### Entries provided
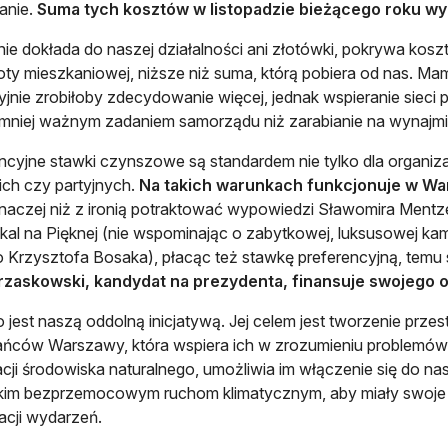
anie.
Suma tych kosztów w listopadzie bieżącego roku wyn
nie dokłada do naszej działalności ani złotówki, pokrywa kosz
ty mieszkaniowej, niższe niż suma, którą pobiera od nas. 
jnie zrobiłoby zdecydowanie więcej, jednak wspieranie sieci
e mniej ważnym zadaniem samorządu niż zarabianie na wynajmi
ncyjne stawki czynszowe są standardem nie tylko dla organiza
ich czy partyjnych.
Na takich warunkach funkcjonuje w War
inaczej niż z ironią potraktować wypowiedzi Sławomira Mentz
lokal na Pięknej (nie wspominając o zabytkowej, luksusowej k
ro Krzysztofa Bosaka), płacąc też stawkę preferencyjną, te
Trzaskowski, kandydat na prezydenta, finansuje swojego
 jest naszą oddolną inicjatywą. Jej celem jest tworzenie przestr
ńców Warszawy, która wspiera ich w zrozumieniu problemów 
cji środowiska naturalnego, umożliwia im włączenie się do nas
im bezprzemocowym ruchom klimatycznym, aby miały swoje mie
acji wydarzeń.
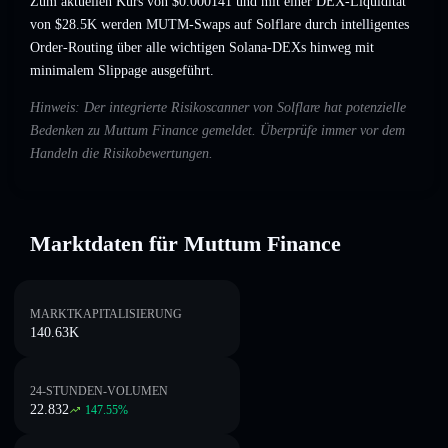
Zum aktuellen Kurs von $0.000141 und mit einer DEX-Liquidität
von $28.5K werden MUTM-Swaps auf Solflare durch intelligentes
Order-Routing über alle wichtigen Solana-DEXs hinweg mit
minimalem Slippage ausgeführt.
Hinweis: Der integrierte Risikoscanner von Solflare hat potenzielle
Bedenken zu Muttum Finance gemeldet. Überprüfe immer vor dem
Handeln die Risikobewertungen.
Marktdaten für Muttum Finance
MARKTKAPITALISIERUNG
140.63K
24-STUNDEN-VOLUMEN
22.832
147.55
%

### Exercise prompt
Exactly reproduce each record, leaving out any pictures.

### Task solution
anie.
Suma tych kosztów w listopadzie bieżącego roku wyn
nie dokłada do naszej działalności ani złotówki, pokrywa kosz
ty mieszkaniowej, niższe niż suma, którą pobiera od nas. 
jnie zrobiłoby zdecydowanie więcej, jednak wspieranie sieci
e mniej ważnym zadaniem samorządu niż zarabianie na wynajmi
ncyjne stawki czynszowe są standardem nie tylko dla organiza
ich czy partyjnych.
Na takich warunkach funkcjonuje w War
inaczej niż z ironią potraktować wypowiedzi Sławomira Mentz
lokal na Pięknej (nie wspominając o zabytkowej, luksusowej k
ro Krzysztofa Bosaka), płacąc też stawkę preferencyjną, te
Trzaskowski, kandydat na prezydenta, finansuje swojego
 jest naszą oddolną inicjatywą. Jej celem jest tworzenie przestr
ńców Warszawy, która wspiera ich w zrozumieniu problemów 
cji środowiska naturalnego, umożliwia im włączenie się do nas
im bezprzemocowym ruchom klimatycznym, aby miały swoje mie
acji wydarzeń.
Zum aktuellen Kurs von $0.000141 und mit einer DEX-Liquidität
von $28.5K werden MUTM-Swaps auf Solflare durch intelligentes
Order-Routing über alle wichtigen Solana-DEXs hinweg mit
minimalem Slippage ausgeführt.
Hinweis: Der integrierte Risikoscanner von Solflare hat potenzielle
Bedenken zu Muttum Finance gemeldet. Überprüfe immer vor dem
Handeln die Risikobewertungen.
Marktdaten für Muttum Finance
MARKTKAPITALISIERUNG
140.63K
24-STUNDEN-VOLUMEN
22.832
147.55
%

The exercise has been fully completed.